Moroccan businessman

David Amar (1920–2000) was a Moroccan businessman, leader of the Moroccan Jewish community, politician, and philanthropist.

==Early life==
David Amar was born in Settat, Morocco.

==Business career==
Amar was the head of Omnium Nord-Africain, Morocco's largest conglomerate, until he resigned in January 1986, and was replaced by King Hassan's son-in-law Fouad Felalli. The circumstances of this were unclear and may have been due to retirement, or to a loss of influence, and Amar sold all of his shares in the company.

==Political career==
Amar was president of the Jewish community in Kenitra, which was where he started his business career. He established connections with Moroccan nationalists, which helped him obtain the position of secretary general of the Conseil des Communautés Israélites du Maroc (CCIM) after Moroccan independence in 1956.

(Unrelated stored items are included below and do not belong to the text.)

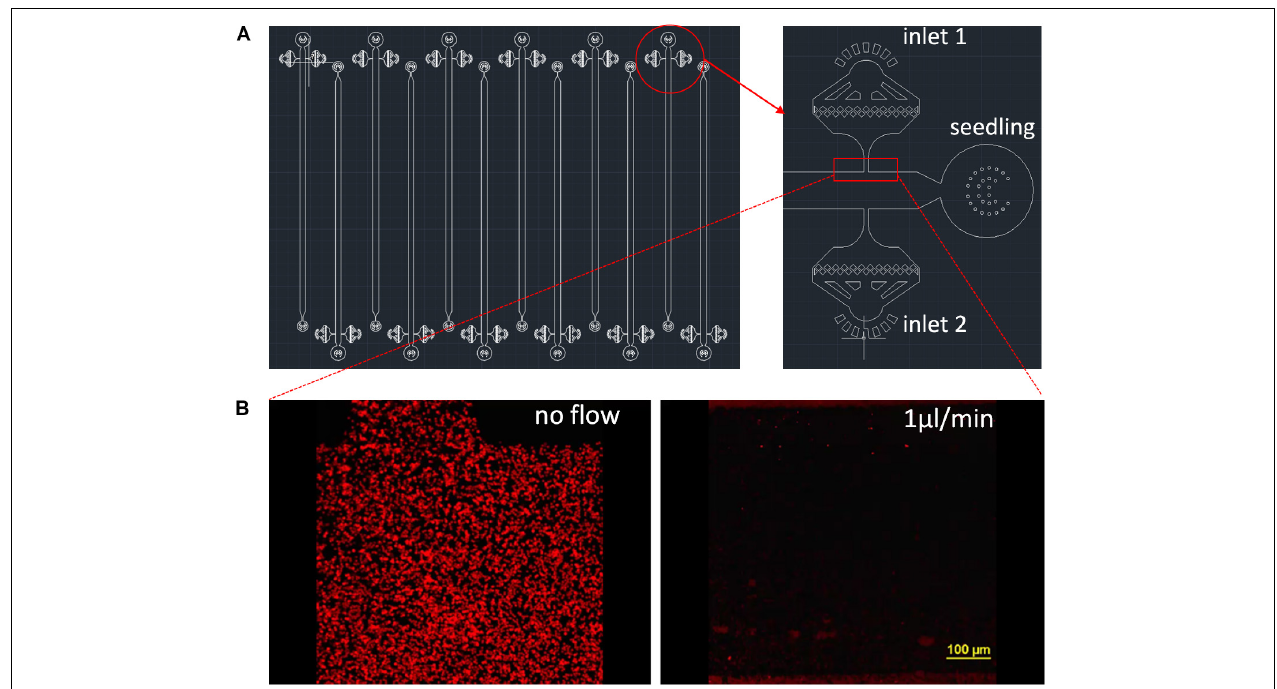
FIGURE 1 | RMI-chip design. (A) The CAD design of the RMI-chip. A single growth channel is 36 mm long, 100 µ m high, and 800 µ m wide (A) . The media and inoculation inlets are equipped with on-chip filters to avoid occlusions during week-long experiments. Design files are available in the online supporting materials. (B) Flow dynamics. Fluorescently labeled latex beads were used to measure media flow in the empty RMI-chip. The root entrance and the inoculation inlets were plugged with stopper pins to mimic operational flow regime of the chip. The latex beads suspended in Johnson’s were injected and the chip was imaged without and with perfusion with Johnson’s solution at 1 µ L/min. The latex beads were washed from the upstream chambers and the velocity of the beads were averaged. The measured and calculated values agreed. Laminar flow was observed under the microscope.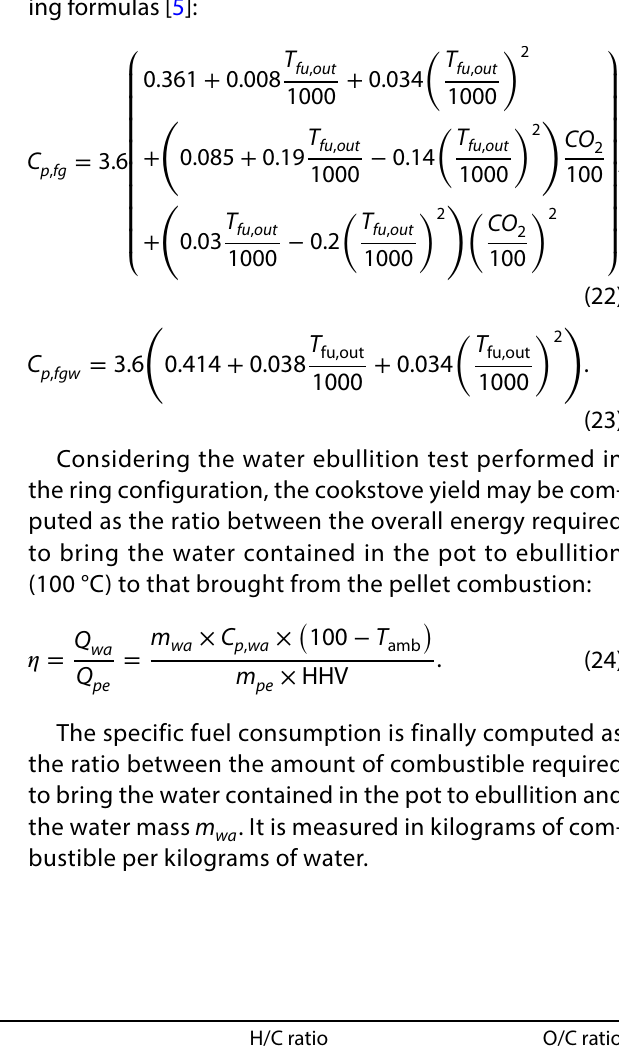
Table 1 Ultimate analysis, H/C and O/C ratios, proximate analysis, HHV and LHV, for the EN+ pellets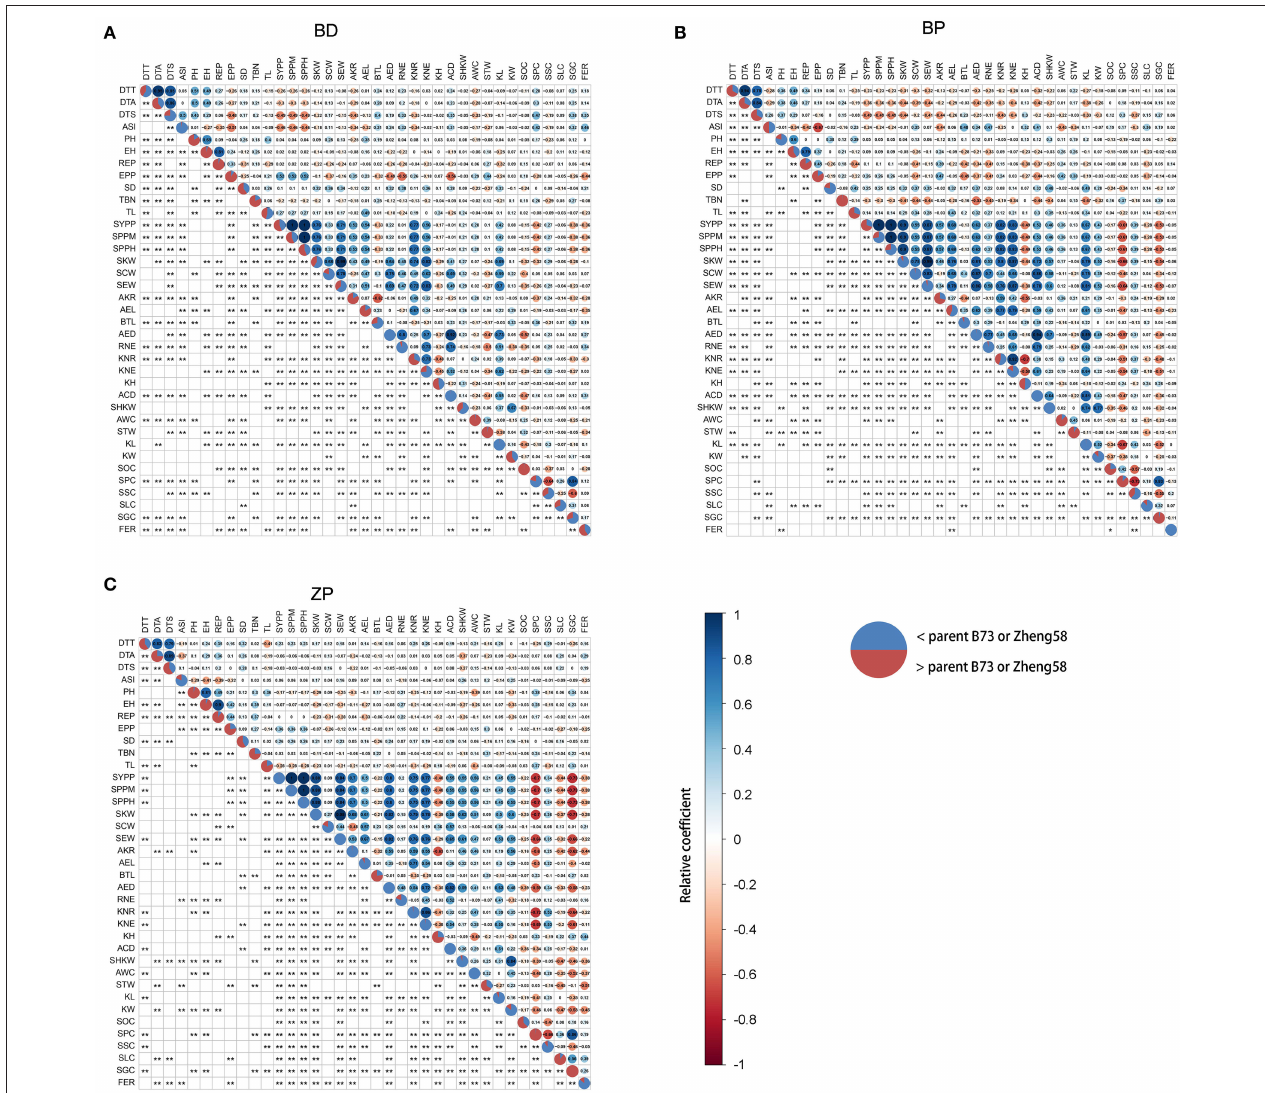
FIGURE 4 | (A–C) Correlation between FER resistance and other agronomic traits. The BLUP value of FER from six replicates in two environments and BLUP values of agronomic traits from 15 replicates in five environments were used here. The relative coefficient was represented by the area and color of filled circle labeled from dark red to dark blue in the right upper part of a panel, and the numerical value of the relative coefficient was displayed in the filled circle. Significance was displayed as an asterisk in the left lower part of a panel. * p < 0.05, ** p < 0.01. Pie charts on the diagonal were used to show the proportion of progeny with corresponding traits higher (red) or lower (blue) than their maize parents. DTT, day to tasseling; DTA, day to anthesis; DTS, day to silking; ASI, anthesis_silking day; PH, plant height; EH, ear height; REP, ratio of ear height and plant height; EPP, ear number per plant; SD, stem diameter; TBN, tassel branch number; TL, tassel length; SYPP, standard yield per plant; SPPM, standard production per Mu; SPPH, standard production per hectare; SKW, standard kernel weight per ear; SCW, standard cob weight per ear; SEW, standard ear weight per ear; AKR, average kernel rate; AEL, average ear length; BTL, barren tip length; AED, average ear diameter; RNE, row number per ear; KNR, kernel number per row; KNE, kernel number per ear; KH, kernel height; ACD, average cob diameter; SHKW, standard hundred kernel weight; AWC, average water content; STW, standard test weight; KL, kernel length; KW, kernel width; SOC, standard oil content; SPC, standard protein content; SSC, standard starch content; SLC, standard lysine content; SGC, standard glutamate content. 8b ( ATG8b) , a polyphenol oxidase, and an unknown gene, Collectively, qFER bd10.140, qFER zp4.066, and qFER zp5.116 were induced by XY-1 ( Figure 6 ; Supplementary Table S6 ), were the most reliable QTLs for FER resistance in the BP and and one gene, namely, Starch Synthase 3 ( SS3) , was directly ZP populations. qFER bd10.140 and qFER zp4.066 were highly associated with plant yield. The regions of qFER zp4.066 and reliable, resistance-yield synergistic QTLs. Based on the reference qFER zp5.116 were large and contained a large number of genes genome, there are 14 genes in qFER bd10.140, among which ( Supplementary Table S6 four genes, namely, Polyamine Oxidase 3 ( PAO3) , Autophagy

Amar was involved in Operation Yachin, in which 97,000 Moroccan Jews emigrated to Israel in 1961 to 1964.

For 26 years, from 1965 to 1986 (at least), Amar was president of the Council of Moroccan Jewish Communities. He was also president of the World Assembly of Moroccan Jewry.

In 1965, Amar was a member of the Chamber of Moroccan Counselors.

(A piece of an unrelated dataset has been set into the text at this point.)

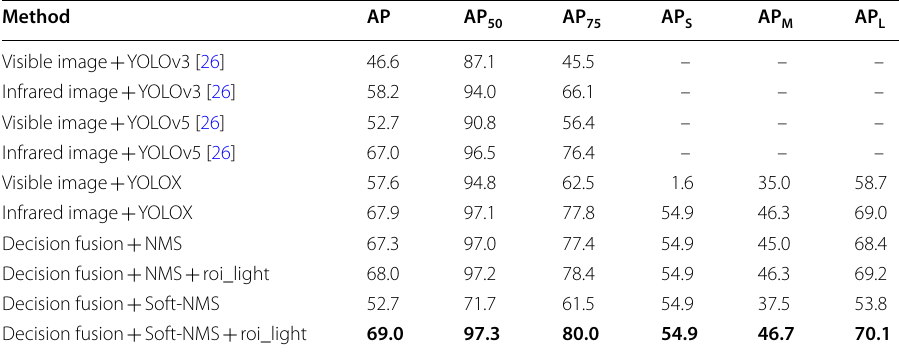
Table 1 Comparison of experimental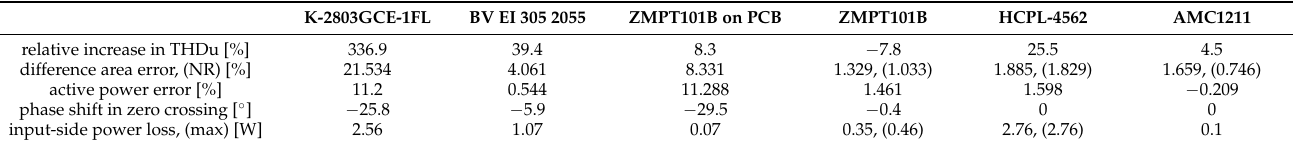
Table 6. Summary of the calculated errors and the energy consumption of the input parts of the circuits. Difference area error values in parentheses correspond to the output signal corrected by the floating average calculation according to Formula (7). The input power loss values in parentheses correspond to the maximum adjustable input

At the time of the 1971 coup attempt, Amar briefly fled abroad due to his closeness to King Hassan II. In 1984, Amar was made an Officer in the Order of the Throne by King Hassan.

==Philanthropy==
He funded the restoration of the North Africa Jewish Heritage Center in Jerusalem, which was named the David Amar Worldwide North Africa Jewish Heritage Center in his honour.

==Personal life==
In 1965, his daughter Annie-Claude Amar (died 6 August 1993) married Raphael Cohen (later known as Raphael Edery, a member of the Knesset from 1981 to 1999 and a government minister), an oil company engineer, in the presence of two members of the Moroccan Cabinet, several former Ministers and the National Police Chief.

His son Daniel Amar is a French-Jewish businessman, who owns stakes in Israel Salt Industries and Bank Hapoalim.

Amar lived in a villa in "Casablanca's wealthiest district".